Il cohousing “può garantire una continuità di relazioni e di supporto, superando il rischio di isolamento. Ma è anche sollievo per le famiglie, che non sono più lasciate sole nel farsi carico di situazioni complesse, spesso per tutta la vita. In questi contesti, le relazioni intergenerazionali non sono solo un fatto emotivo: sono scambio, crescita, persino opportunità economiche e lavorative – spiega Vaia – Se progettato con lungimiranza, il cohousing può offrire spazio alla cura della terra, alla natura, all’agricoltura sociale. Fattorie inclusive che diventano scuole di cittadinanza, luoghi valoriali, ma anche centri produttivi. Dove il senso del limite non chiude, ma apre. Dove il contributo di ciascuno – anche di chi è più fragile – ha valore, significato, dignità. Il cohousing è questo: un luogo dove la fragilità non è un’eccezione da gestire, ma una condizione umana da accogliere e condividere. E’ welfare generativo, fatto di relazioni, di responsabilità condivise, di autonomia da coltivare e far crescere. E’ anche visione ‘One Health’: salute della persona, dell’ambiente, delle comunità”.  

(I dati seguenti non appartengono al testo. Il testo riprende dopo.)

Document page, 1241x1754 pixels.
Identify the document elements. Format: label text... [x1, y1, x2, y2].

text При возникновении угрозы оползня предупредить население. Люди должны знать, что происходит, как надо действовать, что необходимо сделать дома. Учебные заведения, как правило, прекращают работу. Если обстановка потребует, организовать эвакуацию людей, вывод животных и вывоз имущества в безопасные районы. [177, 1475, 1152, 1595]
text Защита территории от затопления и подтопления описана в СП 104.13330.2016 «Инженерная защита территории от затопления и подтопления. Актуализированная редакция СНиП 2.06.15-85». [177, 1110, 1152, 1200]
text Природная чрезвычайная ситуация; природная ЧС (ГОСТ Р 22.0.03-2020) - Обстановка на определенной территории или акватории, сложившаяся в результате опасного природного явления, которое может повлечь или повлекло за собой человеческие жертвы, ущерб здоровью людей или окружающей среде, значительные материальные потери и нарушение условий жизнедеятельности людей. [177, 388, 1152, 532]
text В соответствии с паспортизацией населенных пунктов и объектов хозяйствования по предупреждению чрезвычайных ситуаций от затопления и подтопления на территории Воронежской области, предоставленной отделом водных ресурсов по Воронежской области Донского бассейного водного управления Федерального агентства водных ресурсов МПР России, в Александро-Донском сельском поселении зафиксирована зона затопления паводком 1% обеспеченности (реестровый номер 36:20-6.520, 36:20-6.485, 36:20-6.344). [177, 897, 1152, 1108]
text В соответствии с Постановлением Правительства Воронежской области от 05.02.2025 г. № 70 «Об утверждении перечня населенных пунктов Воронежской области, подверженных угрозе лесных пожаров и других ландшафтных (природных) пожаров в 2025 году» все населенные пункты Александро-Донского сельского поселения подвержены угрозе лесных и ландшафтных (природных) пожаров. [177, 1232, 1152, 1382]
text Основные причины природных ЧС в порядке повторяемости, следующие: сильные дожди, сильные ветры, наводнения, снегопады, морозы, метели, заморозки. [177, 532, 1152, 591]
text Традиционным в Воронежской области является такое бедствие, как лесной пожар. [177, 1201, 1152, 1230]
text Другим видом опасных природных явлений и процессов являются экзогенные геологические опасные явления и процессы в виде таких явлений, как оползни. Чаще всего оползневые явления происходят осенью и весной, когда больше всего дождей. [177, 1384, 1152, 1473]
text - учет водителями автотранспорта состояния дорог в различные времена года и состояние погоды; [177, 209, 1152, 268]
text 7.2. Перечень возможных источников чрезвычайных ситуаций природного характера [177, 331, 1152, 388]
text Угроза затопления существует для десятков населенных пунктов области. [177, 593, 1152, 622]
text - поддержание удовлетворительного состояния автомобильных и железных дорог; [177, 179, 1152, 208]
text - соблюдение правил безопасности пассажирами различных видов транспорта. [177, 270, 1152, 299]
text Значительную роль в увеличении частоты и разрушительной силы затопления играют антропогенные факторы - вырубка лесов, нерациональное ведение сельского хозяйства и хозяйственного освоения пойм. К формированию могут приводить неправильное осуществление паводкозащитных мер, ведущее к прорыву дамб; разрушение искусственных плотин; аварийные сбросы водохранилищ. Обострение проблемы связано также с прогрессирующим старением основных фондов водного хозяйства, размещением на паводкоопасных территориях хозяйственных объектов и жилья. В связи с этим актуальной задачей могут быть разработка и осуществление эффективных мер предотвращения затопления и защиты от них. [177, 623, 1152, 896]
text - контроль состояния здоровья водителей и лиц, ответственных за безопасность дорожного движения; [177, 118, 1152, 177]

In Italia “ci sono già esperienze positive, ma servono politiche pubbliche che le riconoscano, le accompagnino, le rendano strutturali. Serve una strategia nazionale che non lasci sole le famiglie, che investa nel futuro delle comunità, che faccia del diritto all’abitare un diritto pieno: non solo alloggi, ma legami. Non solo case, ma comunità. Come Autorità, il nostro compito è promuovere questo passaggio: da un modello assistenziale a uno promozionale. Non solo garantire, ma attivare. Non solo tutelare, ma ispirare. E’ tempo di costruire insieme un futuro che non isola, ma include”, conclude Vaia.